Research Description: 

The long-term goals of my research program are to develop, test, and disseminate successful intervention programs that work at multiple levels of influence to increase youth physical activity and decrease screen media use, leading to long-term improvements in physical, social, and mental health. 

To accomplish these long-term goals my research embraces the Social Ecological Model as a framework to better understand the multiple levels of influence on youth physical activity and sedentary behavior.  One facet of my research program is to better understand the social and physical environmental influences on youth physical activity and sedentary behavior.  The broad research questions here include, but are not limited to; How do friends influence adolescent physical activity and screen media use over time?  Do parental influences weaken as children enter and progress through adolescence?  How does an adolescent’s position within their social network affect their behavior?  How does the home environment (e.g., sport and play equipment, screen media equipment) and the neighborhood environment (e.g., crime, traffic, infrastructure) affect youth physical activity and sedentary behavior?

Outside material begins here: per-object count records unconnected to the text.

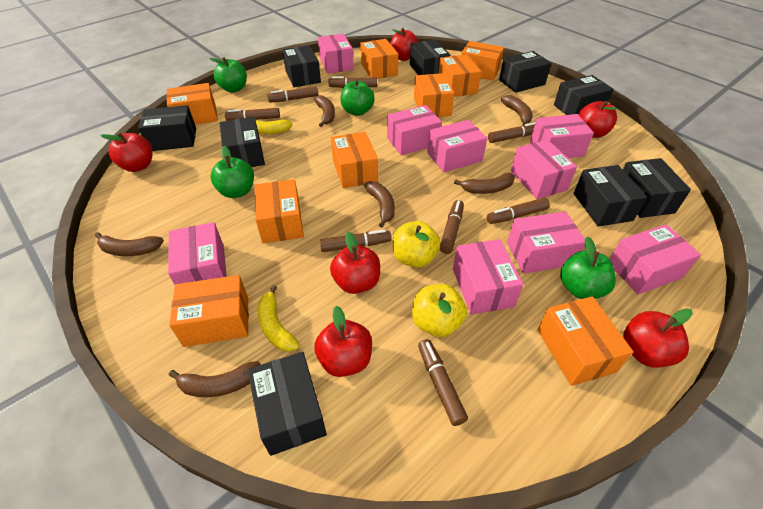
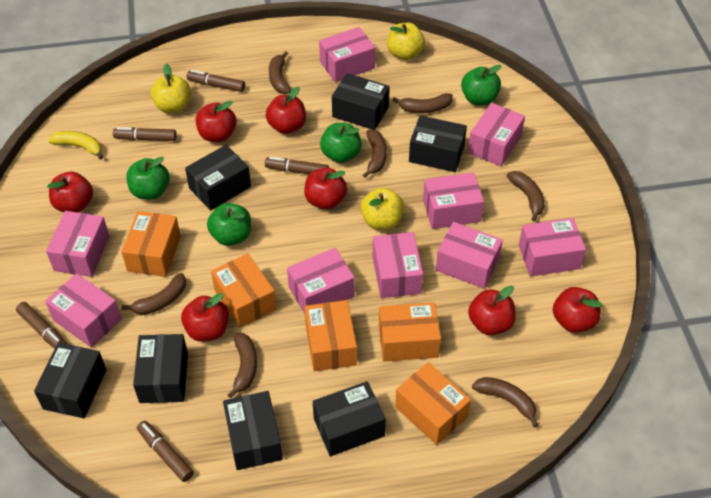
black box: 9 -> 7
brown banana: 6 -> 7
brown marker: 8 -> 5
orange box: 9 -> 5
red apple: 6 -> 7
yellow apple: 2 -> 3
yellow banana: 2 -> 1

At the heart of the Social-Ecological Model are the individual-level behaviors and their health outcomes.  Therefore, another integral facet of my research program is to better understand how to quantify physical activity and sedentary behavior in youth.  We use accelerometers (i.e., motion sensors) to objectively quantify frequency, intensity, and timing of physical activity and inactivity but also rely on questionnaire data, when appropriate, to assess relevant contextual information (e.g., Where?  Who with?  Why?).

Key Publications: 

Sirard JR, Hannan P, Larson N, Graham DJ, Neumark-Sztainer D. Evaluation of 2 self-report measures of physical activity with accelerometry in young adults. J Phys Act Health. 10(1), 85-96, 2013.

Sirard JR, Bruening M, Wall M, Kim S, Eisenberg M, Neumark-Sztainer. Physical activity and screen time in adolescents and their friends. Am J Prev Med. 44(1), 48-56, 2013.

Hearst MO, Sirard JR , Lytle LA, Dengel D, Berrigan D. Comparison of three measures of physical activity and associations with blood pressure, HDL and body composition in a sample of adolescents. J Phys Act Health. 9(1), 78-85, 2012.

Martinson BC, Hearst MO, Vasquez-Benitez GX, Patnode CD, Sherwood NE, Parker ED, Sirard JR, Pasch K, Lytle LA. Obesogenic Family Types Identified Through Latent Profile Analysis. Ann Behav Med. 42(2), 210-220, 2011.

Sirard JR, Patnode CD, Hearst MO, Laska MN. Dog ownership and adolescent physical activity. Am J Prev Med. 40(3), 334-7, 2011.